After months of trying times, U.S. Justice Department officials are walking with a little spring in their step, describing it as a “good week” after the terrorism suspect accused of trying to detonate a car bomb in the heart of New York’s busy Times Square was nabbed only two days after the failed attack.
The department has been under fire since last fall over issues ranging from Attorney General Eric Holder’s decision to prosecute the accused plotters of the Sept. 11 attacks in the heart of Manhattan to closing the military prison at the U.S. base at Guantanamo Bay, Cuba.

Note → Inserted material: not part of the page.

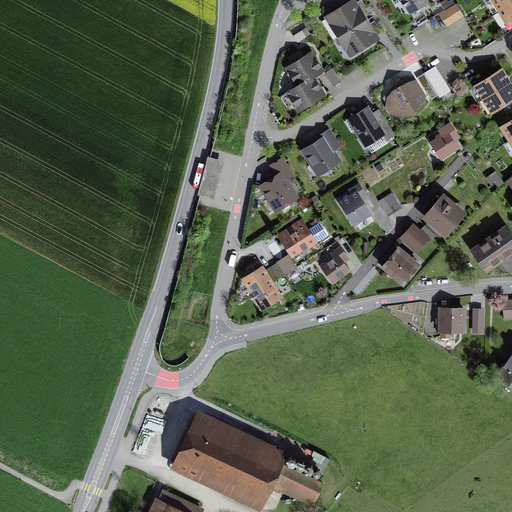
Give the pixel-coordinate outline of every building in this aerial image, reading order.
[(328,16),(339,35),(365,19),(362,15),(368,11),(361,0),(360,0),(355,4),(353,0),(328,16)] [(392,0),(395,4),(402,0),(407,8),(420,0),(392,0)] [(511,1),(511,0),(493,0),(500,10),(511,1)] [(511,19),(511,1),(500,10),(500,11),(494,14),(501,25),(507,21),(507,22),(511,19)] [(456,4),(440,15),(446,24),(462,14),(456,4)] [(368,24),(365,19),(339,35),(351,54),(377,39),(376,36),(382,33),(374,20),(368,24)] [(298,85),(312,77),(322,71),(311,53),(287,67),(298,85)] [(335,65),(327,68),(332,82),(339,80),(335,65)] [(424,73),(438,95),(439,97),(441,96),(444,100),(453,94),(435,67),(424,73)] [(476,85),(484,98),(510,82),(501,69),(476,85)] [(438,95),(424,73),(417,78),(431,99),(438,95)] [(312,77),(298,85),(288,92),(299,110),(324,95),(312,77)] [(397,86),(392,89),(387,95),(399,113),(400,114),(401,113),(407,112),(413,108),(415,107),(422,97),(423,96),(423,95),(415,83),(414,83),(413,82),(404,86),(399,89),(397,86)] [(511,98),(511,86),(510,82),(484,98),(492,111),(511,98)] [(350,118),(345,121),(352,131),(356,129),(366,145),(386,133),(389,138),(395,135),(378,109),(370,114),(367,108),(349,118),(350,118)] [(511,119),(501,126),(510,139),(511,137),(511,119)] [(438,138),(431,142),(441,158),(458,147),(449,134),(454,131),(450,123),(439,130),(441,133),(437,136),(438,138)] [(320,140),(304,150),(319,173),(338,161),(333,154),(334,150),(340,146),(329,129),(317,136),(320,140)] [(278,176),(262,186),(276,209),(295,197),(291,190),(292,186),(288,185),(285,180),(293,175),(282,157),(270,164),(278,176)] [(495,171),(487,177),(491,183),(494,181),(498,186),(503,182),(495,171)] [(340,202),(354,224),(371,213),(360,195),(365,192),(359,183),(349,190),(352,195),(340,202)] [(392,193),(379,201),(387,214),(400,206),(392,193)] [(445,231),(461,213),(443,198),(428,216),(445,231)] [(288,236),(282,240),(292,256),(308,246),(308,247),(328,234),(320,222),(308,230),(302,220),(285,231),(288,236)] [(430,220),(425,225),(435,235),(439,238),(444,233),(430,220)] [(428,242),(435,235),(425,225),(418,233),(411,226),(403,234),(419,249),(427,241),(428,242)] [(511,233),(507,227),(472,251),(485,270),(511,251),(511,233)] [(401,248),(396,243),(380,261),(403,280),(416,265),(399,250),(401,248)] [(333,259),(322,267),(333,282),(349,270),(341,259),(346,255),(340,247),(330,254),(333,259)] [(288,254),(277,262),(285,274),(296,267),(288,254)] [(250,275),(244,279),(262,307),(280,295),(262,267),(256,271),(254,268),(248,271),(250,275)] [(511,300),(503,302),(504,318),(511,316),(511,300)] [(464,308),(440,308),(440,330),(441,330),(441,336),(453,336),(453,330),(463,330),(464,308)] [(483,330),(483,310),(474,310),(473,330),(483,330)] [(511,353),(498,374),(511,384),(511,353)] [(273,479),(281,462),(246,445),(250,437),(242,433),(238,441),(198,422),(180,458),(264,497),(273,479)] [(281,462),(273,479),(313,498),(321,481),(281,462)] [(198,511),(200,509),(165,492),(155,511),(198,511)]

And when a Nigerian man was able to sneak a bomb hidden in his underwear aboard a U.S. commercial jet, the dull roar of anger became white hot rage by both Republicans and President Barack Obama’s fellow Democrats about how the administration handled the situation.
A presidential investigation was undertaken, intelligence agencies admitted they missed some clear warnings about a pending attack and who might try to carry it out, and scores of congressional hearings were called to delve into how Umar Farouk Abdulmutallab got on the plane and the response.
Republicans slammed the White House and Justice Department when details about Abdulmutallab’s interrogation leaked out — that it lasted about 50 minutes before he was wheeled into surgery and then later read his Miranda rights entitling him to remain silent and to a lawyer. He later began cooperating with authorities again.